Annora’s earliest response to the economic challenges she faced, when called back to Fort Macleod to be a care-giver, was to think through how she could design and sell her midget paintings for $1. Each was a touch of beauty which her Depression-challenged neighbours could afford.
So many of her illustrations make me want to take embroidery thread and needle in hand. For the Guild, she produced “One hundred formalized motifs of Western themes: flowers, birds, grain elevators, fences, telephone lines, the four seasons – all for reproduction in needle work and hooked rugs.”
In addition, in Patricia Alderson’s thesis we read “symbols of Alberta formed the basis for her designs, including native flowers, prairie birds, the Rockies, grain elevators, cowboys, Mounted Police, deer and Indian themes.”

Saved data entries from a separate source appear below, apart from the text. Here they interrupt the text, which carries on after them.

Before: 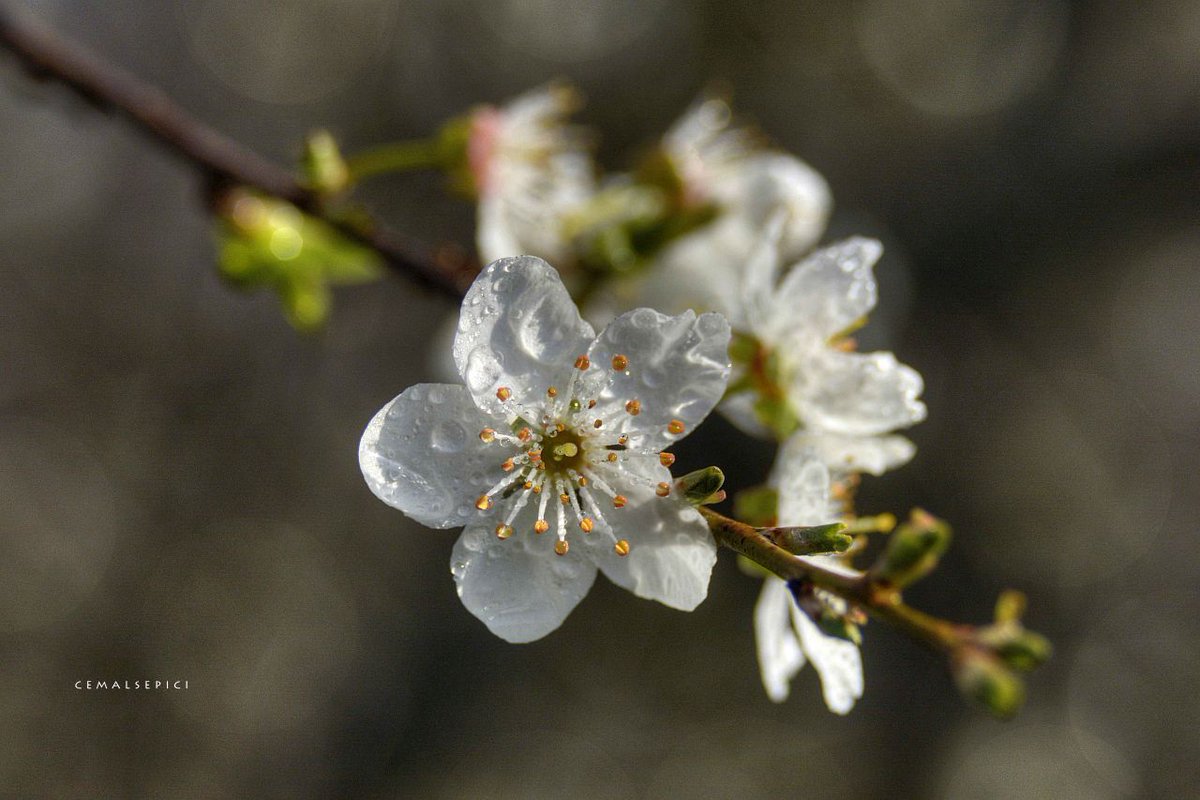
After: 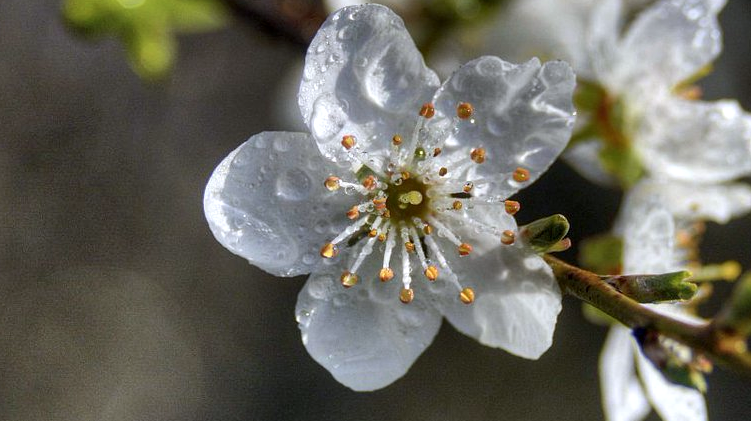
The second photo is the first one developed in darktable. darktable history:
tone equalizer: edges refinement/feathering 500, mask exposure compensation -1.24 EV, preserve details no
crop: left 12.922%, top 31.611%, right 24.453%, bottom 15.658%
color calibration: gray › normalize channels true, illuminant as shot in camera, x 0.358, y 0.373, temperature 4628.91 K, gamut compression 0.009
shadows and highlights: low approximation 0.01, soften with gaussian
local contrast: mode bilateral grid, contrast 19, coarseness 50, detail 132%, midtone range 0.2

Encouraging quality art among Indian and Eskimo crafters, and helping them develop a market for their work, was an important initiative of the Canadian Handicraft Guild. Here, too, Annora Brown avidly made her contribution by encouraging and helping preserve the design-motifs of the Blackfoot people.
J.M. Dent & Sons brought this work directly into classrooms and homes with the books they published that featured Annora’s illustrations. (It is estimated she completed 600 illustrations for 8 books.)

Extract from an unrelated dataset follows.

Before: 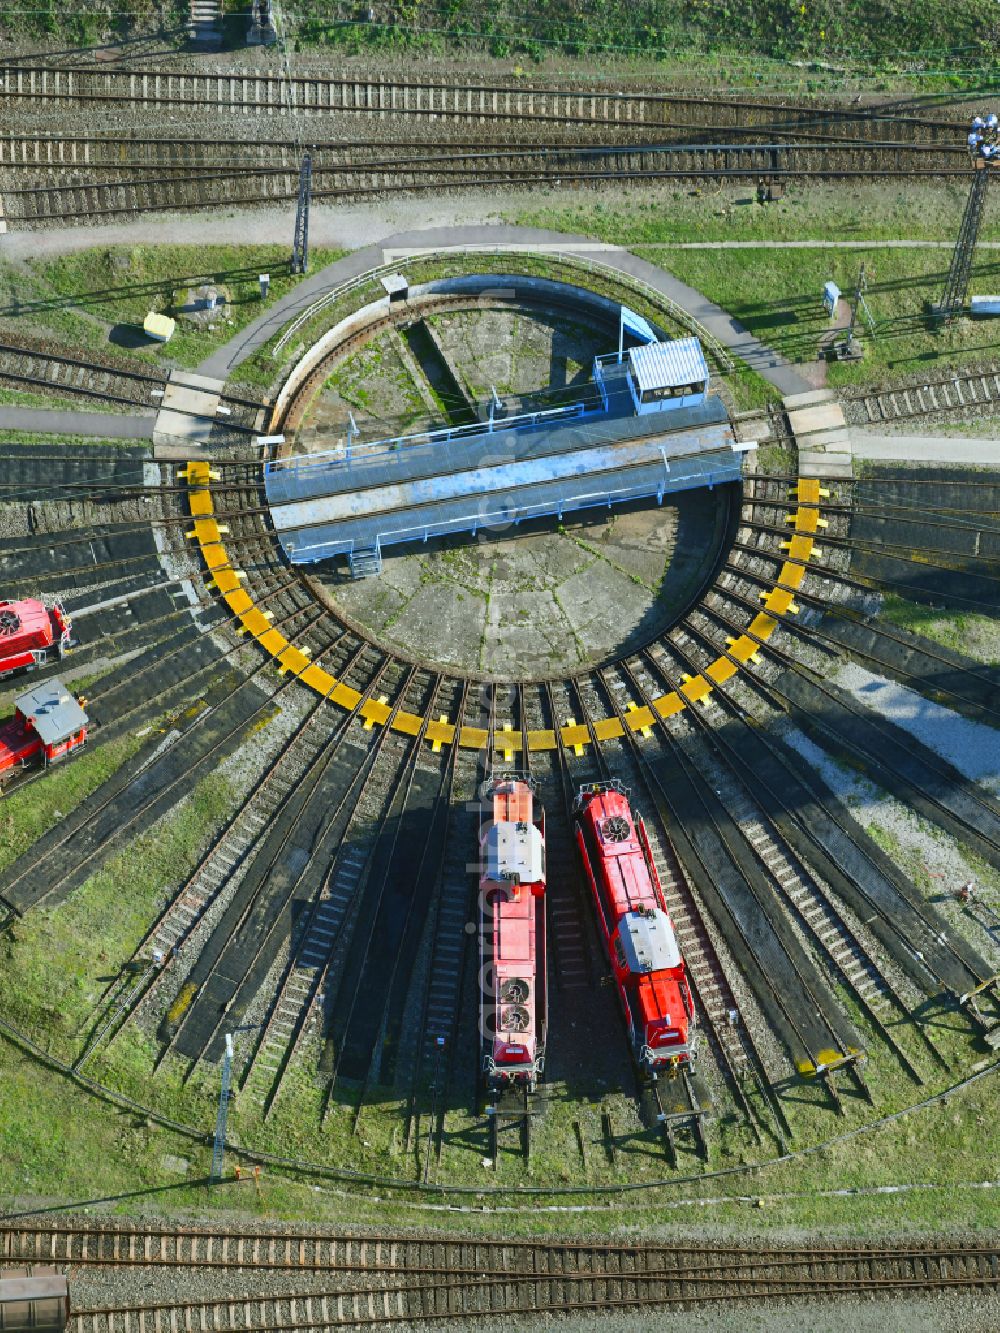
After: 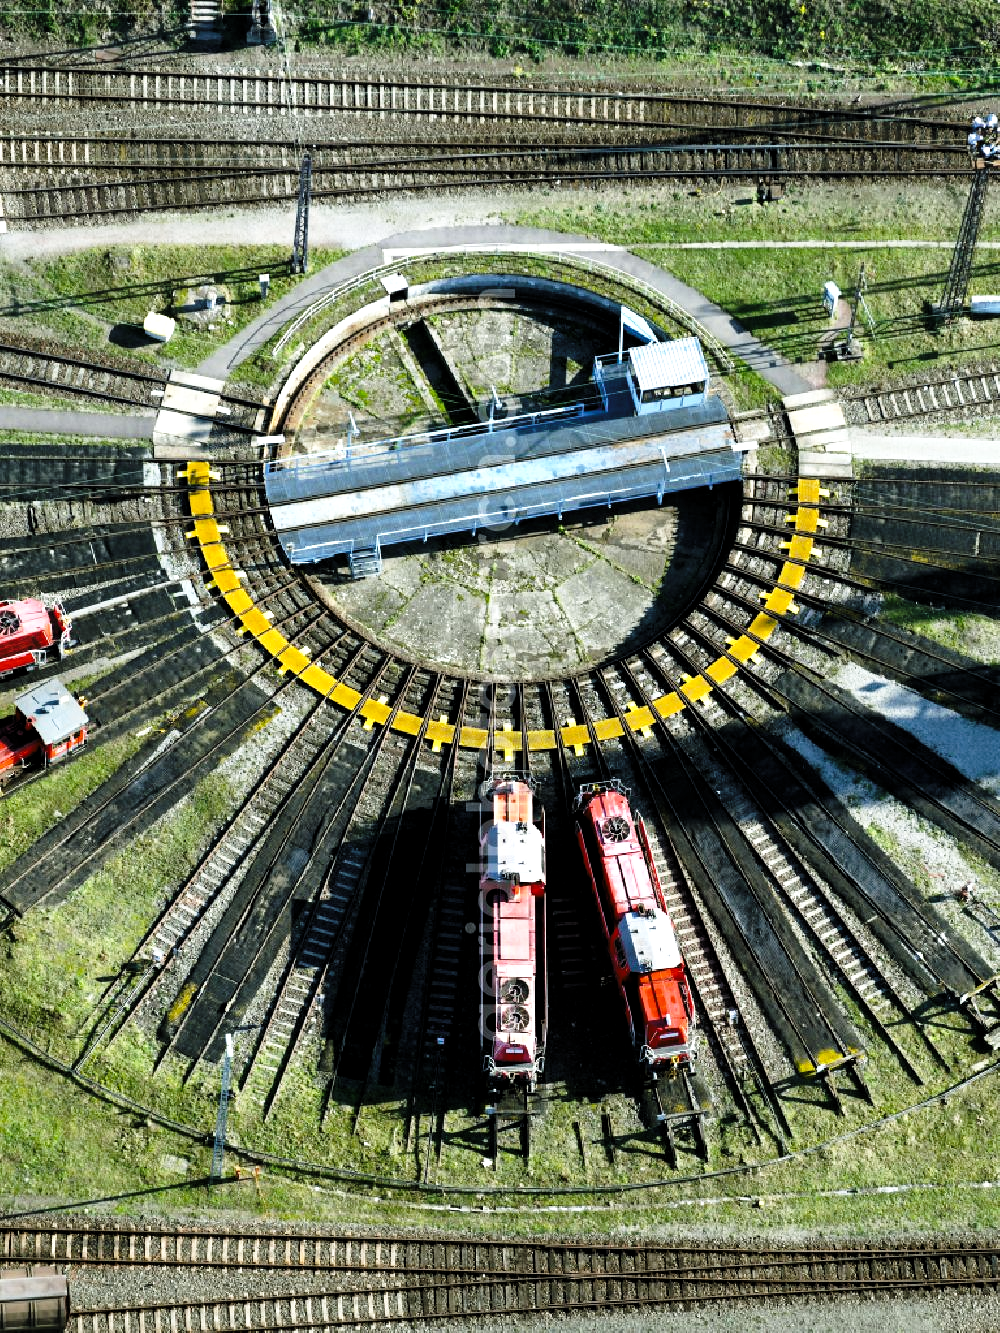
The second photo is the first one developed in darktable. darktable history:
levels: levels [0.101, 0.578, 0.953]
base curve: curves: ch0 [(0, 0) (0.028, 0.03) (0.121, 0.232) (0.46, 0.748) (0.859, 0.968) (1, 1)], preserve colors none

At Art School she repeatedly received awards (including scholarships) for the various “design” submissions she crafted. In 1935 her batik received recognition in an Alberta Exhibition. She worked with stained glass. Each of her flower paintings is wonderfully crafted with hints of leaves and rocks, grasses and insects that give context and vitality. For Annora Brown art and craft became one.
Does anyone have samples any of her hand-crafted work? To be treasured!